For the record, right now, my mail client stores 202,512 messages, some of which date back to the 20th century. Including all of the text, most of the attachments, and extra indexing and database information, it occupies a grand total of 5.24GB on disk. If my mail usage is typical, and I am not claiming that it is, 25.5GB of E-mail messages would be right about one million messages recovered from the 37 computers and BlackBerry devices.

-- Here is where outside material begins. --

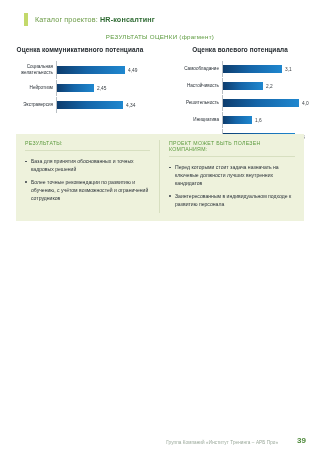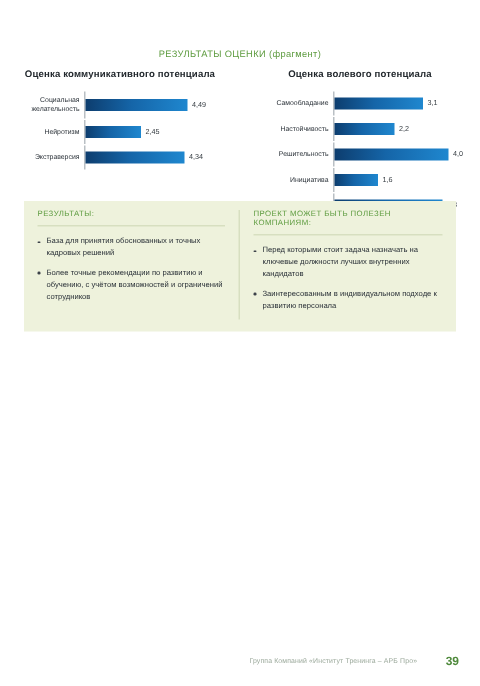"Каталог проектов: HR-консалтинг" div.header { html: none -> <div> <div></div> <div> <span>Каталог проектов:</span> <span>HR-консалтинг</span> </div> </div> }
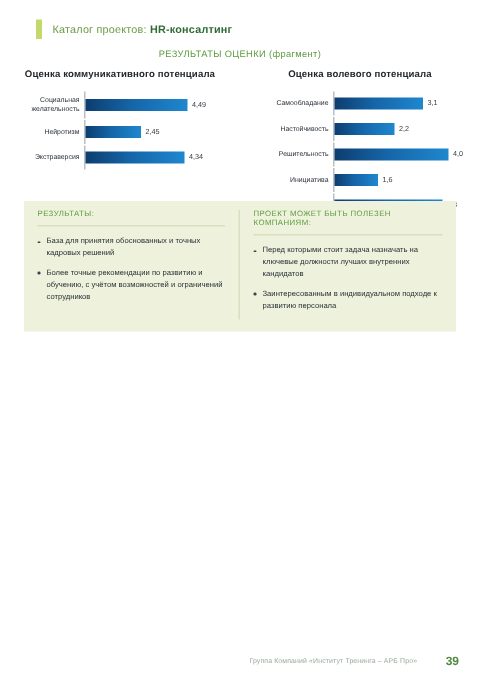"39" .footer { align-items: center -> flex-end }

(Also, for the record, “imaging” in this case means “we took the computer and made a block-for-block duplicate of the hard drive to study and analyze, including all data that would have been in ’deleted’ files.” This is generally as much forensic recovery as anyone does on magnetic media. It is possible to remove the hard disk platters and use NSA-style tools to try to recover overwritten magnetic impressions to see data that has been overwritten, which is why the DOD and NSA want data “erased” by writing over it 25 to 37 times with random bit patterns — but I’m unaware of such techniques ever being used in the US outside of military or national security contexts. That is, I’ve never heard of it happening in a criminal investigation, and that’s what this is. An “image” of the hard drive is what the FBI or any state forensics lab equivalent would do, AFAIK.)
—Matt
who is the firm
I would love to know the forensics firm hired by RNC. Why can’t Congress get their own forensics guys to make a copy?
Also, does this firm have clearance? I know there *shouldn’t* be any classified info on emails used for politics like RNC business, but we know how Rove likes to leak classified stuff. And since this is his primary email, you’d have to assume there is quite a bit of classified intel running around his Blackberry. (Hence his clearance should be revoked, why i=if he lost his Blackberry like the CDROM in the park with ppt slides?)
We should send the RIAA forensics folks after those computers, this block-for-block image is what they do when you get sued for for 13 yr old downloading mp3s.